The process of agreeing the 2011 budget had proved to be extremely difficult.  Thirteen Council members eventually agreed on an increase of 2.9 per cent but the Parliament, exercising its greater budgetary powers under the Lisbon Treaty for the first time, had tried to stick to its position of an increase of 6.19 per cent (in line with the Commission’s original proposal).  The Parliament did agree to 2.9 per cent in the end but only after it had tried – and failed – to persuade the Council to promise that the EU would raise more of its resources through own resources rather than by direct payments by Member States. 
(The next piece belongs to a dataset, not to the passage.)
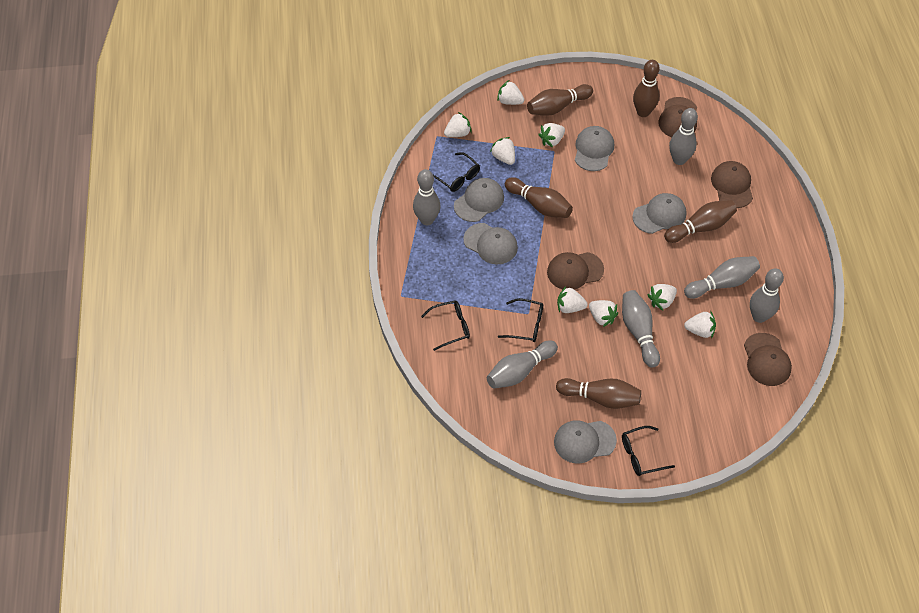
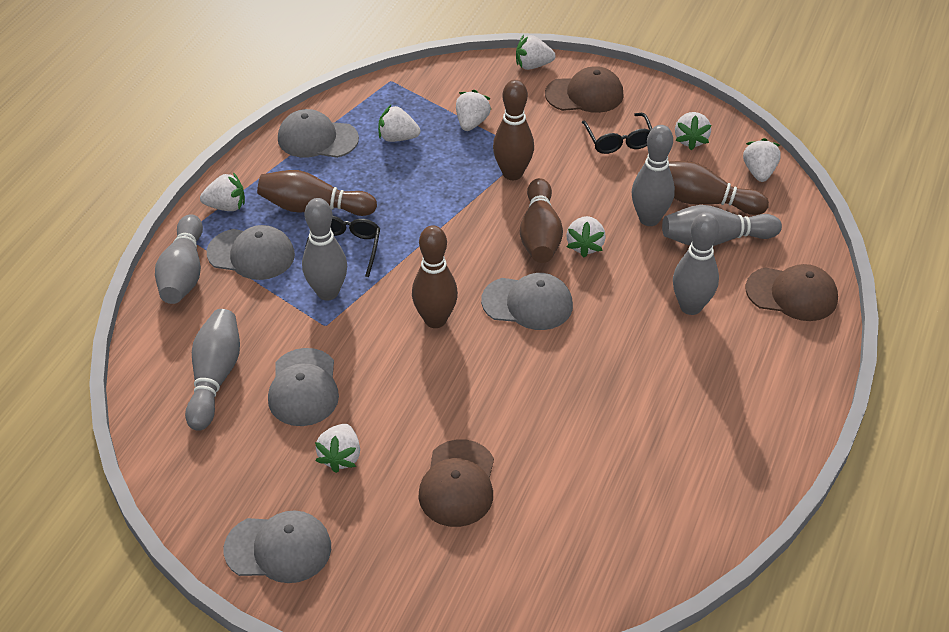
black glasses: 4 -> 2
brown cap: 4 -> 3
Inevitably there are differences between Member States about spending priorities and in terms of the overall spending envelope, between net contributors and net beneficiaries.  The UK argues that there is sufficient headroom within existing budgets for the EU to reprioritise its spending from low to high priority areas – especially from administrative costs and the CAP to those programmes concerned with economic growth.  Other Member States will take a different position.

Analysis & Next Steps

The European Parliament has already expressed – in a report from its budget committee subsequently endorsed in a plenary session – its support for the Commission’s draft budget.  Some critics have suggested that the Parliament operates in a reverse of the “no taxation without representation” situation; it has power but no responsibility for the financial consequences of its decisions as it is Member State governments and taxpayers that have to find the resources.  Nevertheless, the Parliament is a significant player in the budget process because its agreement is required alongside that of the Council before the budget can be passed. 

Those Member States who have taken the view that the 2012 budget should reflect the austerity budgets of many EU countries are unlikely to change their position.  This sets the stage for a repeat of last year’s confrontation about the budget between the Council and the Parliament. 
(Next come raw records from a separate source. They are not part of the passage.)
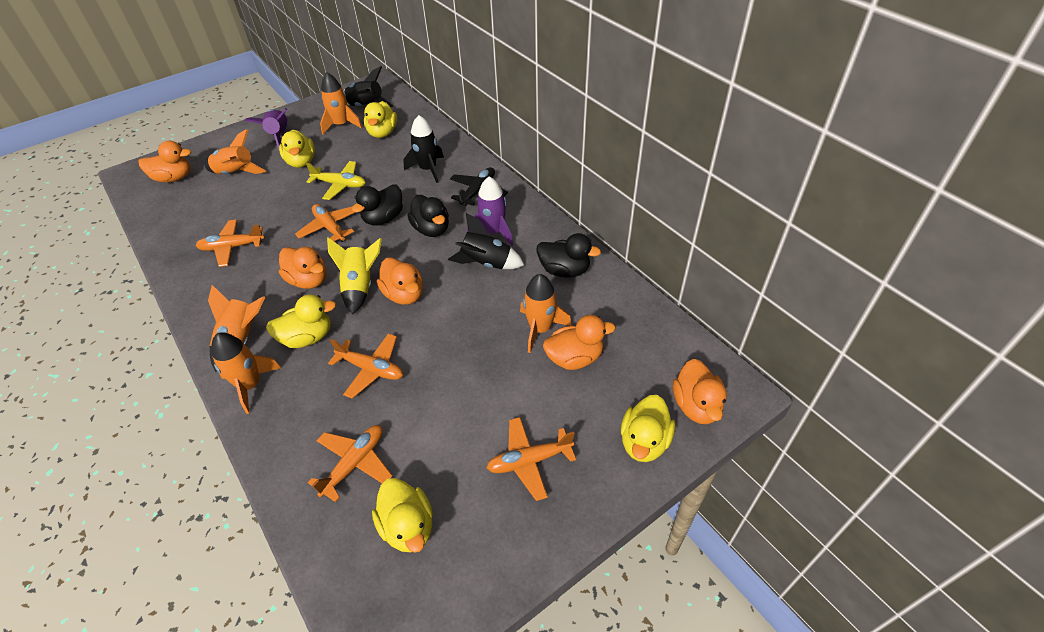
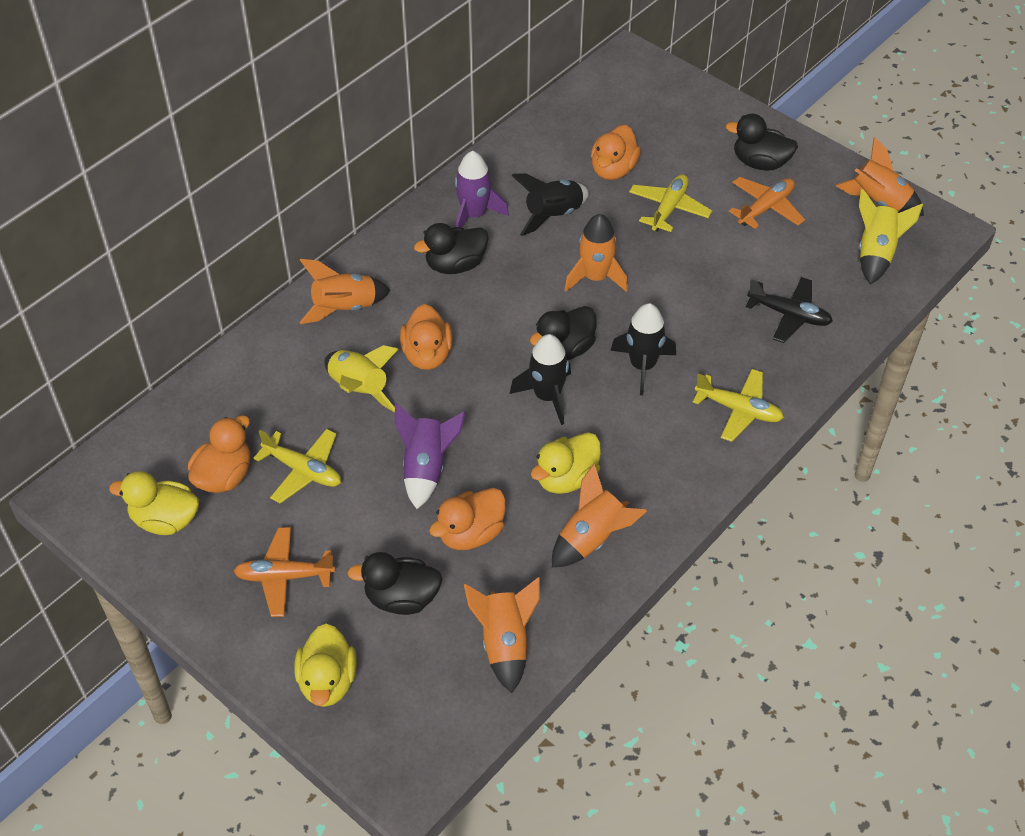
black duck: 3 -> 4
orange duck: 5 -> 4
orange plane: 5 -> 2
yellow duck: 5 -> 3
yellow plane: 1 -> 3
yellow rocket: 1 -> 2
As the final vote of the Parliament on the 2012 budget is not expected until 1 December 2011, the budget-making process has some way to run.  Although the debate on the next MFF is a separate process, inevitably there will be some cross over between that debate and the one on the 2012 budget.  The Commission may hope that its proposals to cut the EU’s staff by five per cent during the next MFF period and to make changes to the terms and conditions of EU staff now without increasing their pay will help to persuade the net contributors to the EU budget to accept its proposals for 2012.  Such an assessment is almost certainly over-optimistic.